The site, which contains at least 20 more rings of pillars underground, was deliberately buried by the ancients in order to preserve it. Such a level of cooperation required a hierarchical organization and suggests a patriarchal social system, and the archaeological evidence of the native lifestyle fits with Scripture’s description of the lifestyles of Noah and his descendants after the flood (9:20; 10:8–9). If this site is being properly interpreted as a ceremonial site, then it provides new evidence of the biblical account of Noah’s ark and the return of men and animals after the flood.
In another recent excavation in the Ophel, located between the Temple Mount and City of David, an impression of an ancient royal seal (a bulla) was discovered bearing the inscription in ancient Hebrew, “belonging to Hezekiah [son of] Ahaz king of Judah.”3 This is the same biblical king who reigned from 727 to 698 BC and did what was “good and right and true before the Lord his God” (2 Chr. 31:20). Hezekiah prayed for and witnessed God’s miraculous deliverance of Jerusalem from the Assyrian army (2 Ki. 18:13—19:37; 2 Chr. 32:1–23; Isa. 36:1—37:38).

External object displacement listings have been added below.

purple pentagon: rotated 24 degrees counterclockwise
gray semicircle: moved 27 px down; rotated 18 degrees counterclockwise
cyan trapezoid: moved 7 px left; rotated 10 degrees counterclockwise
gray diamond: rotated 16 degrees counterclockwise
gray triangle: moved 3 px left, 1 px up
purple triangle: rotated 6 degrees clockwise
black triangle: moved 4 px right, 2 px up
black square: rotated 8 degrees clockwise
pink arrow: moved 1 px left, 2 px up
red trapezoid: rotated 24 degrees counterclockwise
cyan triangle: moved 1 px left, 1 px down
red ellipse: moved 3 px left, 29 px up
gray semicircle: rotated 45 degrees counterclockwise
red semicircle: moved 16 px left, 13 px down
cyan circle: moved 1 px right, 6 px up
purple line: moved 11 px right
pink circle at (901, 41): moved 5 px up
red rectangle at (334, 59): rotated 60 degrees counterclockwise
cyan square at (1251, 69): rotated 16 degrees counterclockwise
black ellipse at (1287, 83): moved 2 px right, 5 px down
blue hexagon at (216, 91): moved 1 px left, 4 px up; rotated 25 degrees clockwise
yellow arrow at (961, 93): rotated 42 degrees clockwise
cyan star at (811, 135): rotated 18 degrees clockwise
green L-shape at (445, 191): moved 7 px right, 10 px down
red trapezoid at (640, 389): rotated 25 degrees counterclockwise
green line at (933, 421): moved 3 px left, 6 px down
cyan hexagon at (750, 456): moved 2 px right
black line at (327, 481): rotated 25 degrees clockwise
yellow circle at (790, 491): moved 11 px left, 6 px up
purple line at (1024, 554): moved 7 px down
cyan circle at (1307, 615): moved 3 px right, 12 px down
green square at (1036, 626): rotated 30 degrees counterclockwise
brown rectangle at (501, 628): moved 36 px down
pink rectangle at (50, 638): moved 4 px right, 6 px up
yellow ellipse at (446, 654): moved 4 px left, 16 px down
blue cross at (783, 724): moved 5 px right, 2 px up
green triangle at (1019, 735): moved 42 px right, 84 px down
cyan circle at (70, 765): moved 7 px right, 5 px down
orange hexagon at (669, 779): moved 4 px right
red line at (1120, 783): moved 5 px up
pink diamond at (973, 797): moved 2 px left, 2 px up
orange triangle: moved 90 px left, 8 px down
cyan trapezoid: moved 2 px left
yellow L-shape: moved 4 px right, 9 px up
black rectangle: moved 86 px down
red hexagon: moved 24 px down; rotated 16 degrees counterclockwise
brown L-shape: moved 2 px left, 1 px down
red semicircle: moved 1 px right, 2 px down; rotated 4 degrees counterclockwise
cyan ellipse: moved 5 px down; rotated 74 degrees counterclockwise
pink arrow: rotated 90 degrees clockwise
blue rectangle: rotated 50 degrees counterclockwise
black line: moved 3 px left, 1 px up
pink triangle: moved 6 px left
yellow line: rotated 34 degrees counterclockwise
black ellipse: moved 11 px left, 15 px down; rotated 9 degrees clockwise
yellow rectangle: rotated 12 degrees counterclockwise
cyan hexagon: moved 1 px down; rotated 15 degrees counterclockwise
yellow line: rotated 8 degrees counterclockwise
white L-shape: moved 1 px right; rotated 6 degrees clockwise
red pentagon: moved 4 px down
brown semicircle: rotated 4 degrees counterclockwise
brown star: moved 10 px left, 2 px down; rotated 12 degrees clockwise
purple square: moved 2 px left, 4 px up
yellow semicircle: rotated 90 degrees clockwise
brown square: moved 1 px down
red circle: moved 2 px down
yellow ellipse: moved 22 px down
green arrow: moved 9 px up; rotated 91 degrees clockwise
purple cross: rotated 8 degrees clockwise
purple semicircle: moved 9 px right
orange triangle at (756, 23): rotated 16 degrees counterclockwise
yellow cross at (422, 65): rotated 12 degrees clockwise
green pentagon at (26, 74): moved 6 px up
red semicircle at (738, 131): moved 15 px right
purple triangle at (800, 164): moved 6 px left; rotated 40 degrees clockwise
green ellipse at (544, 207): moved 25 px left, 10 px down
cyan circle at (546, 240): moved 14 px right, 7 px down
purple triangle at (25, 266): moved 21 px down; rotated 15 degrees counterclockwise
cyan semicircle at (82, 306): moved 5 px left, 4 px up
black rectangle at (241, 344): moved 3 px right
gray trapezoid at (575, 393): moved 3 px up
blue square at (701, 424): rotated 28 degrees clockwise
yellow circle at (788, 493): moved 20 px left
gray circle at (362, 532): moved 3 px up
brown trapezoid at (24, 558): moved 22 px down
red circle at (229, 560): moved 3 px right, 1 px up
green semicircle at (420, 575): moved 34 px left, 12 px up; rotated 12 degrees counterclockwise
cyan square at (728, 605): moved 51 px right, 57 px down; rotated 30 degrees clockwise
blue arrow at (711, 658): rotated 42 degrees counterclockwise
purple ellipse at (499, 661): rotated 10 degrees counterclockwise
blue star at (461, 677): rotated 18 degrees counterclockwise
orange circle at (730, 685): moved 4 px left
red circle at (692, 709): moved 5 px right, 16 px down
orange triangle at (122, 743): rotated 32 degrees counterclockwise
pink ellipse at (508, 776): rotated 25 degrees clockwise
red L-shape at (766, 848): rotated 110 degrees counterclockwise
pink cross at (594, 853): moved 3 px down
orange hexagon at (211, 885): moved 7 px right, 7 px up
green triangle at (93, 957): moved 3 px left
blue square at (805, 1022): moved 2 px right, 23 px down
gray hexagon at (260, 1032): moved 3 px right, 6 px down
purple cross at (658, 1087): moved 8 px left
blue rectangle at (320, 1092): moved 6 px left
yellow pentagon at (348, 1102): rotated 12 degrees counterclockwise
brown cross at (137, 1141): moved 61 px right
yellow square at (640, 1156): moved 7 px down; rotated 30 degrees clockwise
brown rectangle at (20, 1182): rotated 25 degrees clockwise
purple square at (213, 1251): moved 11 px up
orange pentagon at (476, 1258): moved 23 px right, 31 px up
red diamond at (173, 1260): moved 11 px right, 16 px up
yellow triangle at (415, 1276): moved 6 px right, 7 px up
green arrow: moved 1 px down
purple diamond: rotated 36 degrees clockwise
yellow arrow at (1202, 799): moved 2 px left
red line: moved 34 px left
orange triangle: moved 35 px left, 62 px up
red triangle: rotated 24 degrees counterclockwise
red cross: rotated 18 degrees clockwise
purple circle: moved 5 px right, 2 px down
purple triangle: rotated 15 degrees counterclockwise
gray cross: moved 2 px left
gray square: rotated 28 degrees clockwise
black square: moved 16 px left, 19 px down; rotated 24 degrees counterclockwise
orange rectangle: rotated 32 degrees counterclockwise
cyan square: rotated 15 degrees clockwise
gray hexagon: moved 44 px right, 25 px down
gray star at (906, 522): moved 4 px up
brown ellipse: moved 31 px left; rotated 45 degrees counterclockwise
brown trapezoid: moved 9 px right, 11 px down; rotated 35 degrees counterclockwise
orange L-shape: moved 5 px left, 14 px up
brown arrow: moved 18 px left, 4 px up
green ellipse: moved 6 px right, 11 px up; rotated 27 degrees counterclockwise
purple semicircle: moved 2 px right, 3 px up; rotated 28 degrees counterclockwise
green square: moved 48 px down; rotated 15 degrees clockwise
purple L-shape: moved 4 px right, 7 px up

Perhaps an act of Providence is revealing this past testimony of God’s power to save Jerusalem when today both site and city face their greatest challenges politically and spiritually.
These examples can be multiplied a thousandfold and are readily available in books and magazines on biblical archaeology. The psalmist said, “Truth shall spring out of the earth” (Ps. 85:11). These small snapshots of the world of the Bible have been given to us, not for the sake of curiosity, but to increase our faith. They confirm to us that God has done what He said, and therefore we can trust in His future promise to do what He says He will do. The adventure of archaeology leads us to the even greater adventure of following God in faith throughout our lives.
- Israel captured the Sinai from Egypt in 1967 and, in an unprecedented move, returned it (more than 23,000 square miles) to Egypt beginning in 1979 as part of the Israel-Egypt peace treaty, signed that year.
- Klaus Schmidt, (2010) “Göbekli Tepe – the Stone Age Sanctuaries. New results of ongoing excavations with a special focus on sculptures and high reliefs.” UDK 909.6 (560.8) “633/634”:636.01, Documenta Praehistorica XXXVII, 239-256. For a popular treatment of this site see Ben Witherington III (2013) “In the Beginning: Religion at the Dawn of Civilization” Biblical Archaeology Review (January–February): 57–60.
- “Impression of King Hezekiah’s Royal Seal Discovered in Ophel Excavations South of Temple Mount in Jerusalem,” The Hebrew University of Jerusalem, December 2, 2015 <new.huji.ac.il/en/article/28173>.